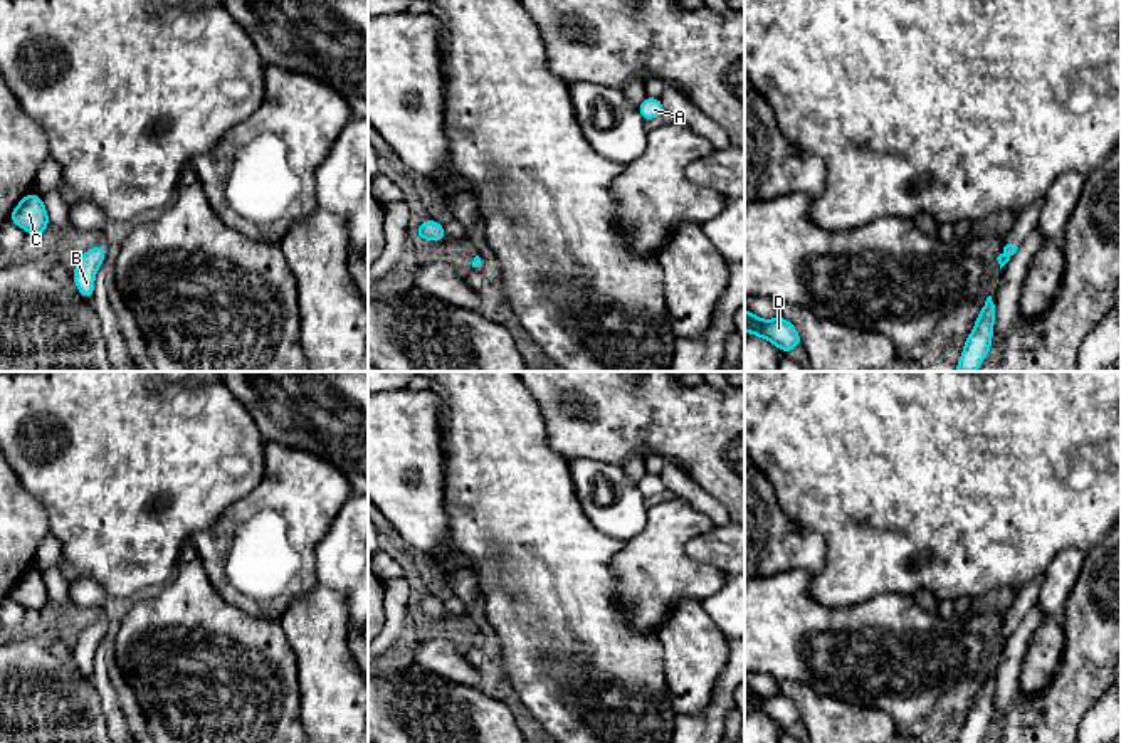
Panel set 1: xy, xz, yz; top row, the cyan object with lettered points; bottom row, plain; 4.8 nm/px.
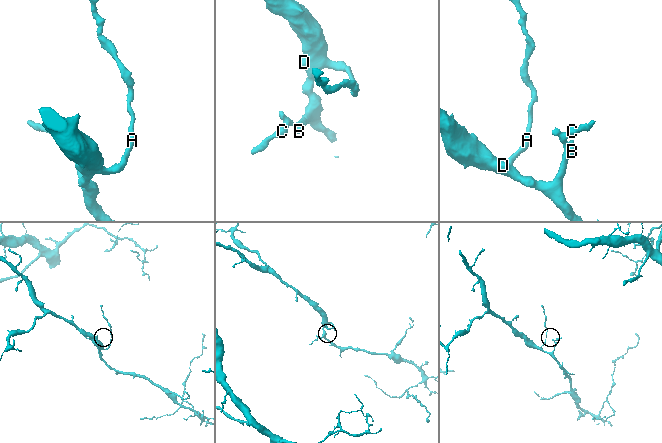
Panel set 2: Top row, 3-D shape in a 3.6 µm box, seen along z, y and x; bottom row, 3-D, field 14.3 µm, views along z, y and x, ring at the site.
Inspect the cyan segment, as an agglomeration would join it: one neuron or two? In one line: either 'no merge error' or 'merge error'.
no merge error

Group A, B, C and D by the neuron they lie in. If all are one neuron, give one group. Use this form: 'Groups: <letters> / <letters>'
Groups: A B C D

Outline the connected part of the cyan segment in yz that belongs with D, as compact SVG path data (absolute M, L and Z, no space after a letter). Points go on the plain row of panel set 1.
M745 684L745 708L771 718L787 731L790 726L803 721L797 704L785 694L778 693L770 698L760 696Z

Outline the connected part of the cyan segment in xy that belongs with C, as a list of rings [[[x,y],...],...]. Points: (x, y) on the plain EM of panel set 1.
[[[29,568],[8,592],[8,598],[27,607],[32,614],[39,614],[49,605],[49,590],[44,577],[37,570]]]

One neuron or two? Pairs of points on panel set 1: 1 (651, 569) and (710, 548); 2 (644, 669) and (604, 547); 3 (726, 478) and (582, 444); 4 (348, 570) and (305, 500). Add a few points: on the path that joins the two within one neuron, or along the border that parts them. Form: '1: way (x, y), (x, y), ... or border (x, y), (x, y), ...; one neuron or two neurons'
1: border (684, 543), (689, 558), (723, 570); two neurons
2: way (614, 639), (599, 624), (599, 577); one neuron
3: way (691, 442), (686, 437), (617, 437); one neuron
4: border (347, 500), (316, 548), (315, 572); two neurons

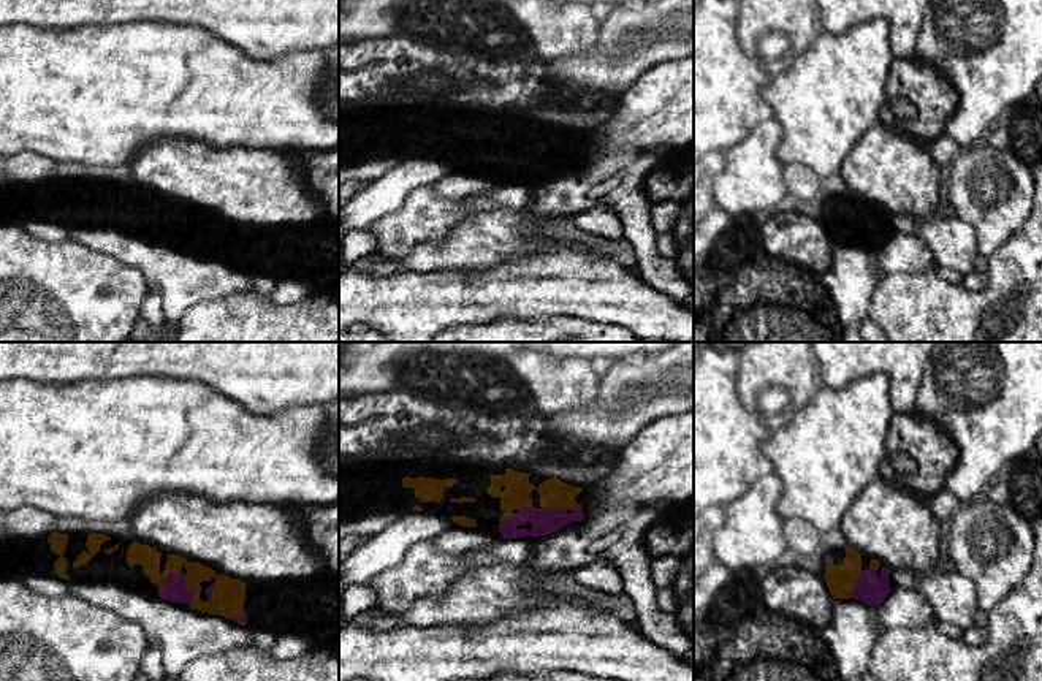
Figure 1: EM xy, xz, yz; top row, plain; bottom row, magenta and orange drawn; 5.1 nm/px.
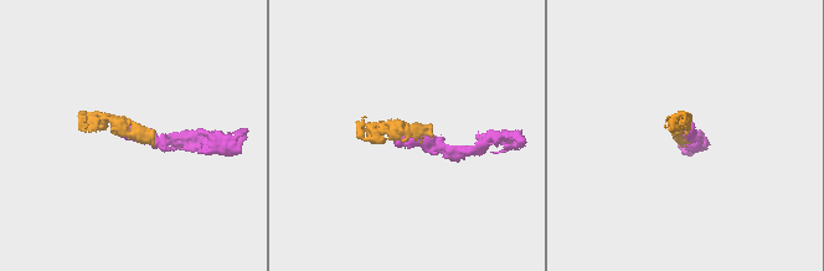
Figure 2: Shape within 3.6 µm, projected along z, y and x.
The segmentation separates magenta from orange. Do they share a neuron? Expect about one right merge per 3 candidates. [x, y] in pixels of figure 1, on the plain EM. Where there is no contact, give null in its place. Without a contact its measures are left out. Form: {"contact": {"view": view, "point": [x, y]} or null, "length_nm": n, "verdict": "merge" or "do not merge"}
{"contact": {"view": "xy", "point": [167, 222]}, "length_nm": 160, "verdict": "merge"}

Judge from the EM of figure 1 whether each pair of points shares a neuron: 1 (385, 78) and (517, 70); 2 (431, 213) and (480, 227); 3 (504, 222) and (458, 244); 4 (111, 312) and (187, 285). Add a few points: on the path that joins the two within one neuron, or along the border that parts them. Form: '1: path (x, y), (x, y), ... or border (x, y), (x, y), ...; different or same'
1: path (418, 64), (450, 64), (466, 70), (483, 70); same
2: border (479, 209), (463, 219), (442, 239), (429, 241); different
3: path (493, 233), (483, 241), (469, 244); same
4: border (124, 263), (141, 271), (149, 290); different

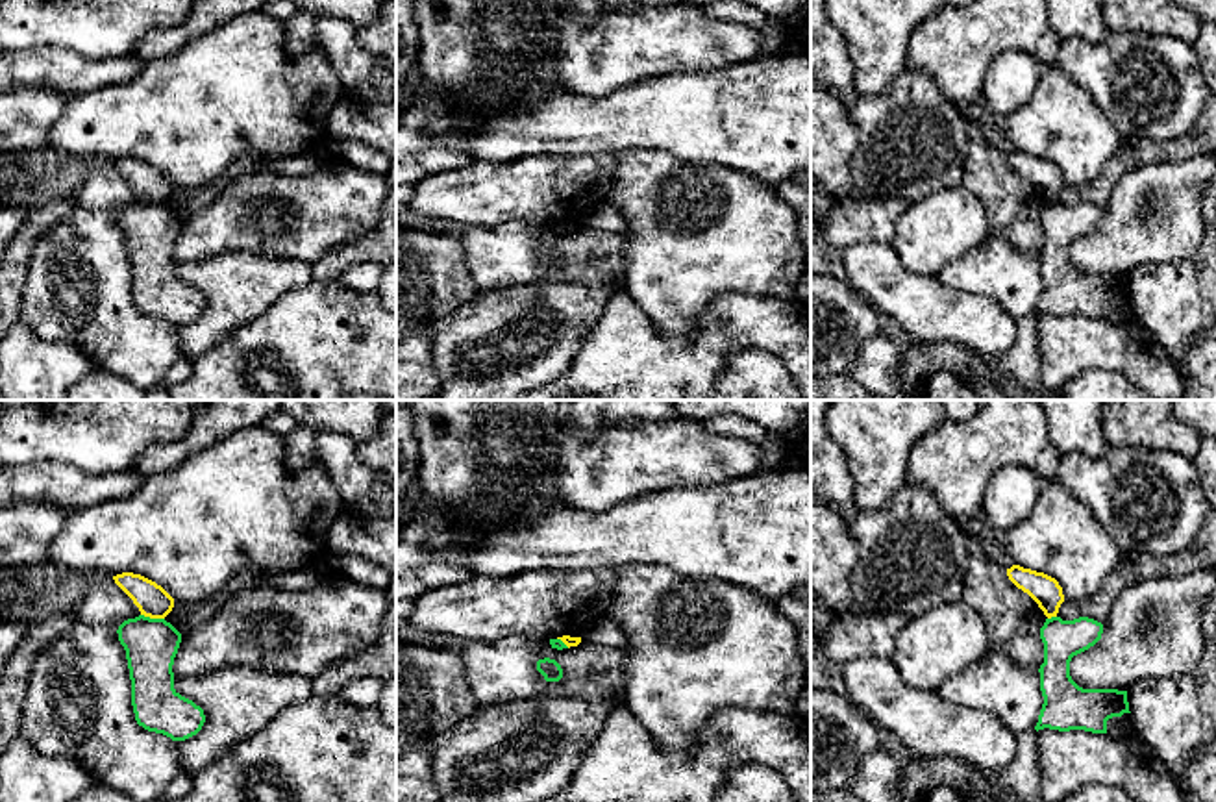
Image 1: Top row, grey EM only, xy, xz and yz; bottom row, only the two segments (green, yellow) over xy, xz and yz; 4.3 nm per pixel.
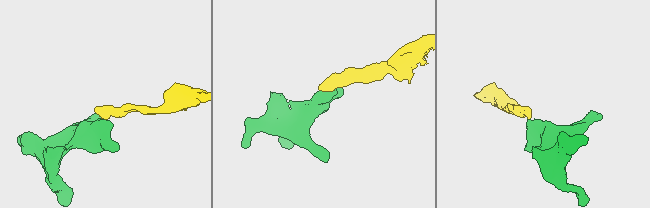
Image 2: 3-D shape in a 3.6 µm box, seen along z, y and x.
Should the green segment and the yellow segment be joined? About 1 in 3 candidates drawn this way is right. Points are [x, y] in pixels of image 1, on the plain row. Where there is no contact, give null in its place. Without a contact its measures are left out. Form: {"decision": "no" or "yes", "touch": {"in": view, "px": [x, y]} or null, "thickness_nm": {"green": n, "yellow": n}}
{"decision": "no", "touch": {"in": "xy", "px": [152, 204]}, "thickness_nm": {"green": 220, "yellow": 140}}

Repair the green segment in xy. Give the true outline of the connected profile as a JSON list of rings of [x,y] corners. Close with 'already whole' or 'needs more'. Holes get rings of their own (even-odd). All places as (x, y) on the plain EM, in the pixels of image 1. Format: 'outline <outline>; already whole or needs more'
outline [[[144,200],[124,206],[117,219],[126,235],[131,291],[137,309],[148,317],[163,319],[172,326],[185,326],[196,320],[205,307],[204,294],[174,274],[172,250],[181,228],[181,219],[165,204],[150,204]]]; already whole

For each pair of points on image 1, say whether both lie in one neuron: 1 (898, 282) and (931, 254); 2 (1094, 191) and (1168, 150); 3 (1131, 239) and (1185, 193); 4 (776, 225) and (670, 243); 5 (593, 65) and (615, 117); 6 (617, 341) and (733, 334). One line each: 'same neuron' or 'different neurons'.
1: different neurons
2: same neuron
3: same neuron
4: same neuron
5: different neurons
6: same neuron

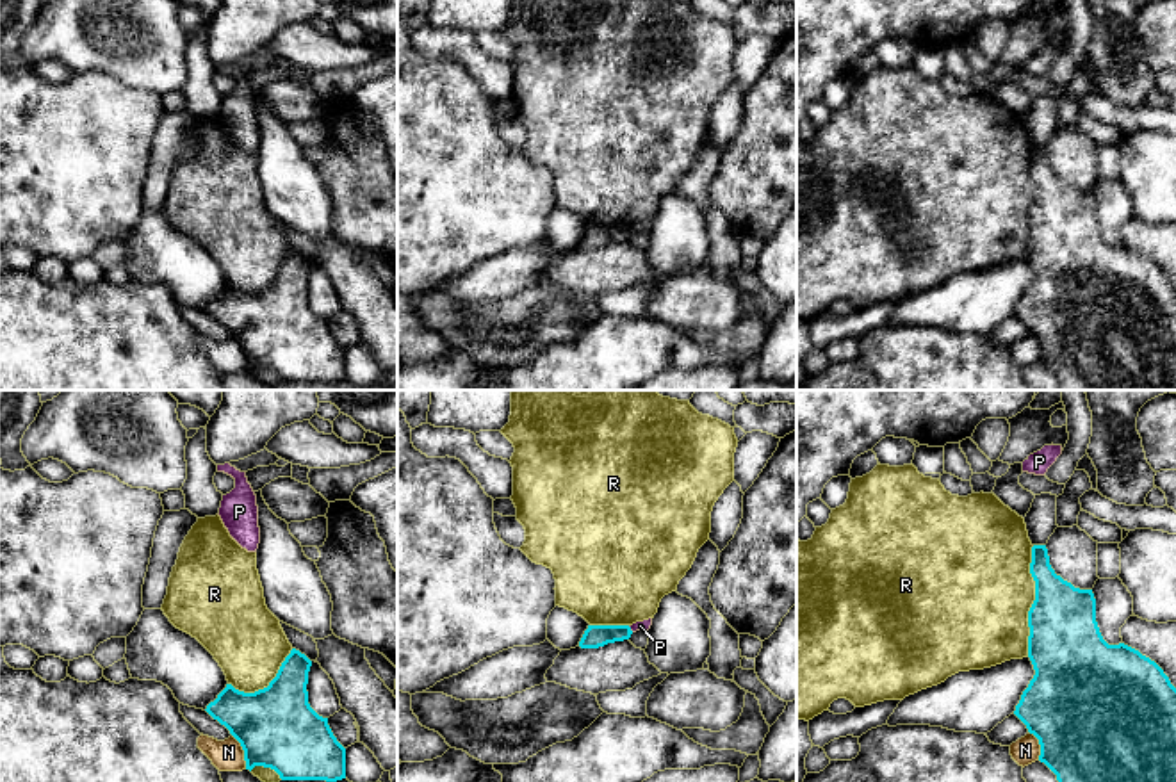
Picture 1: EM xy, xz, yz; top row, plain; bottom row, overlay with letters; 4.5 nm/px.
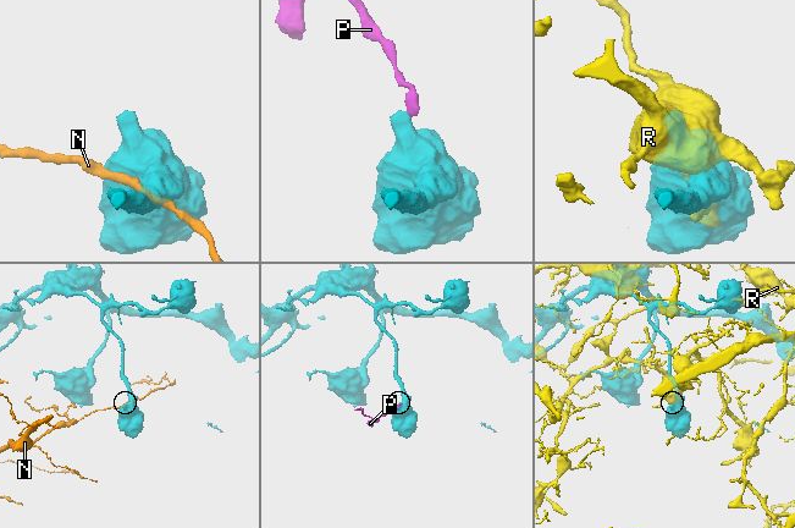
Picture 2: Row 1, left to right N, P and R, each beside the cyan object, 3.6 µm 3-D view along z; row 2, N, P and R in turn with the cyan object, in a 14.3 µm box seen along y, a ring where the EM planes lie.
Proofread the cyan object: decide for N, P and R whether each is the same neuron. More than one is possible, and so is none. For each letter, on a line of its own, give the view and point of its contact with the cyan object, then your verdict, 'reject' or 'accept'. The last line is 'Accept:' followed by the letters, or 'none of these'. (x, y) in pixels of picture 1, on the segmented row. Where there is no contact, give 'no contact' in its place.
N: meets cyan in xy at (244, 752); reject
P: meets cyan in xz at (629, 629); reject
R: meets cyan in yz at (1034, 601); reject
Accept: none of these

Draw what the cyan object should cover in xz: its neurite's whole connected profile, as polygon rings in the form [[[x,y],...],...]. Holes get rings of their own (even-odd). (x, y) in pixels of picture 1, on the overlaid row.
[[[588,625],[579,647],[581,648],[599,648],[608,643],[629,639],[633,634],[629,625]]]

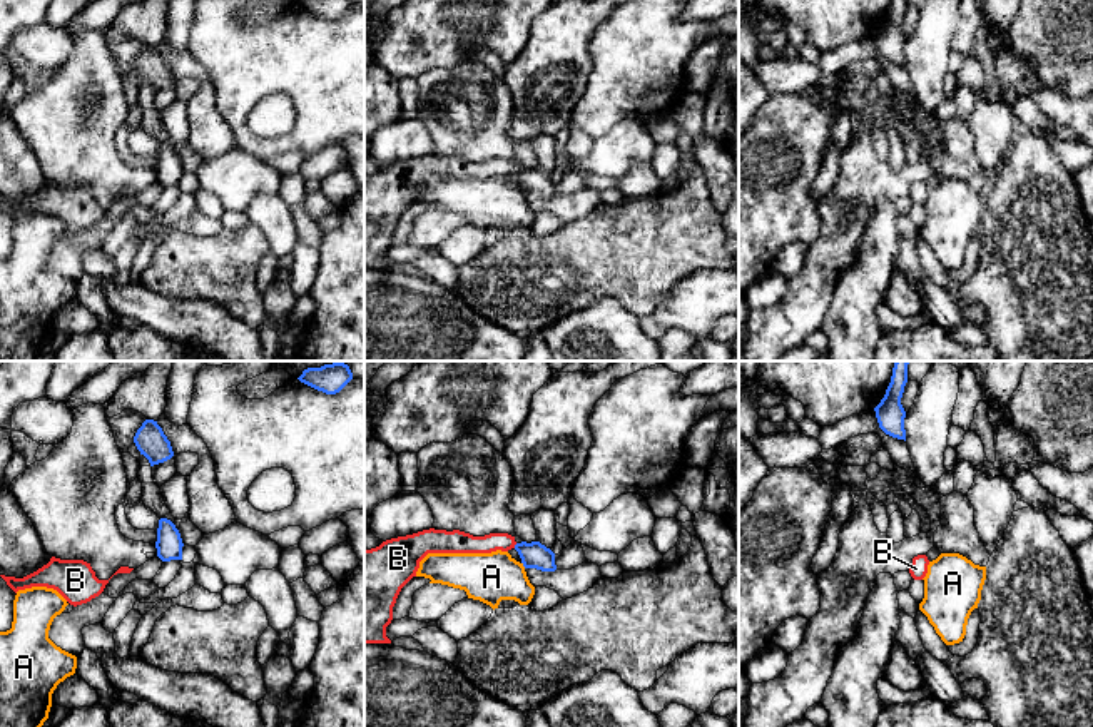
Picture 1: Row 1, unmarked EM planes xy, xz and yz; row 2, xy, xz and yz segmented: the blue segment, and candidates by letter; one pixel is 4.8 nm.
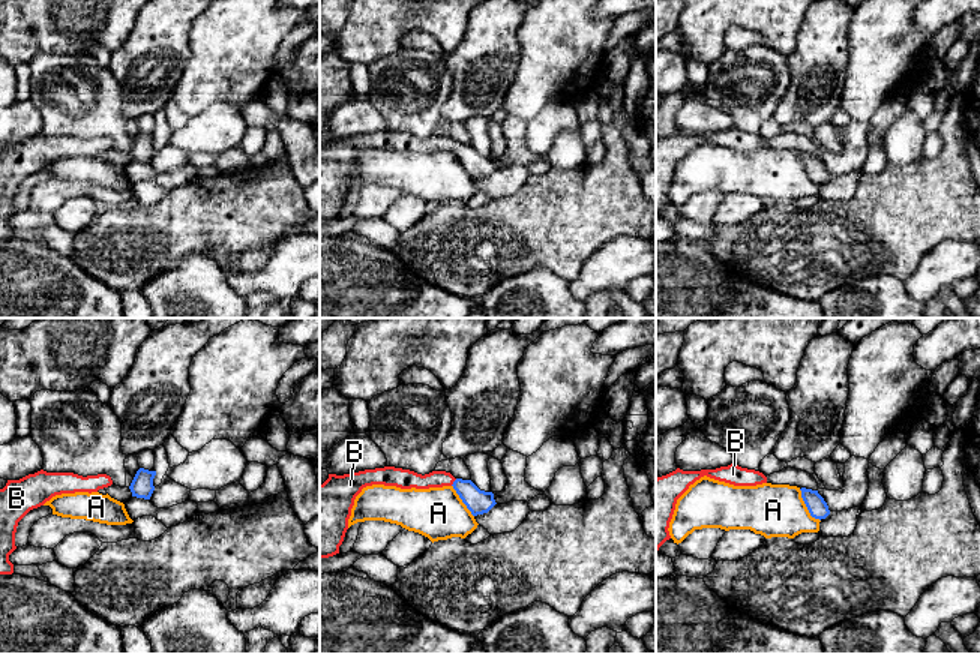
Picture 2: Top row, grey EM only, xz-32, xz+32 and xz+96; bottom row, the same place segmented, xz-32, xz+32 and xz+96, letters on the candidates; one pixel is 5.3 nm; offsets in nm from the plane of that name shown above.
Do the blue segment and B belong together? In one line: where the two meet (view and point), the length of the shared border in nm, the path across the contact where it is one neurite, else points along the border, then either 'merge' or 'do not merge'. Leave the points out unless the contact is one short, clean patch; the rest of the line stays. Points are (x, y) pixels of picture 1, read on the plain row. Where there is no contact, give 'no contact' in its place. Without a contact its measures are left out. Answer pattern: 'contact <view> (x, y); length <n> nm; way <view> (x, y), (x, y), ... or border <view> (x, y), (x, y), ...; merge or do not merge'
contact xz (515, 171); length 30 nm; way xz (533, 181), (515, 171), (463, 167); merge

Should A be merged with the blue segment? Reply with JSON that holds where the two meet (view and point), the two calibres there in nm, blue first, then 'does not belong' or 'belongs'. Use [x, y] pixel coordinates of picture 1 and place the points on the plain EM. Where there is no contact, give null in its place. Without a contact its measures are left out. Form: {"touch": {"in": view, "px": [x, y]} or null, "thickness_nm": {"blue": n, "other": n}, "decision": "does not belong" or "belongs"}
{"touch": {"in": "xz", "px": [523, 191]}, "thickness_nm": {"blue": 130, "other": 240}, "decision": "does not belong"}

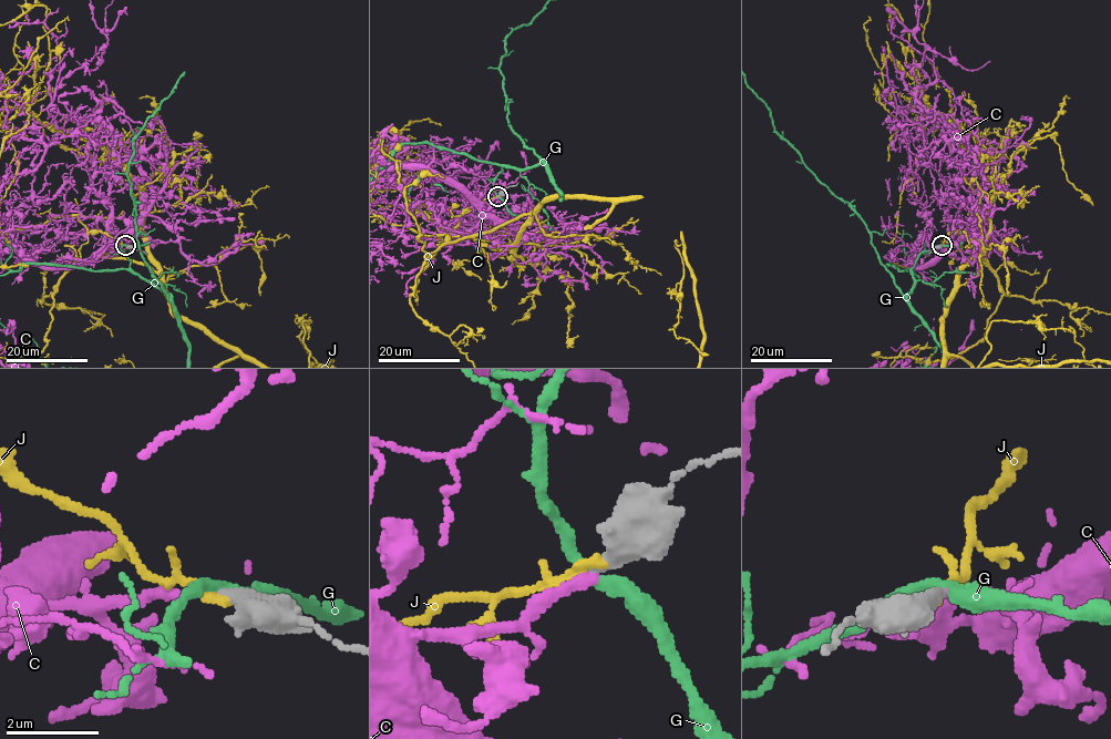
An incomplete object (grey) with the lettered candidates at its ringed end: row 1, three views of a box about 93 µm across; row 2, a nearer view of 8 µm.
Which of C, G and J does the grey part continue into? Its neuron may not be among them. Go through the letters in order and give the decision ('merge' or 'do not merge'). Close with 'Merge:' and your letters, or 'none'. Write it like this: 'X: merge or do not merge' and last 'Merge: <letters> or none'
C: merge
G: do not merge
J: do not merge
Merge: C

What you will do:
Look above for the line with "Picture 1: EM" and the line with "Picture 2: Row". Give again exactly those two lines and all lines between them, pictures excluded.

Answer to the problem:
Picture 1: EM xy, xz, yz; top row, plain; bottom row, overlay with letters; 4.5 nm/px.
Picture 2: Row 1, left to right N, P and R, each beside the cyan object, 3.6 µm 3-D view along z; row 2, N, P and R in turn with the cyan object, in a 14.3 µm box seen along y, a ring where the EM planes lie.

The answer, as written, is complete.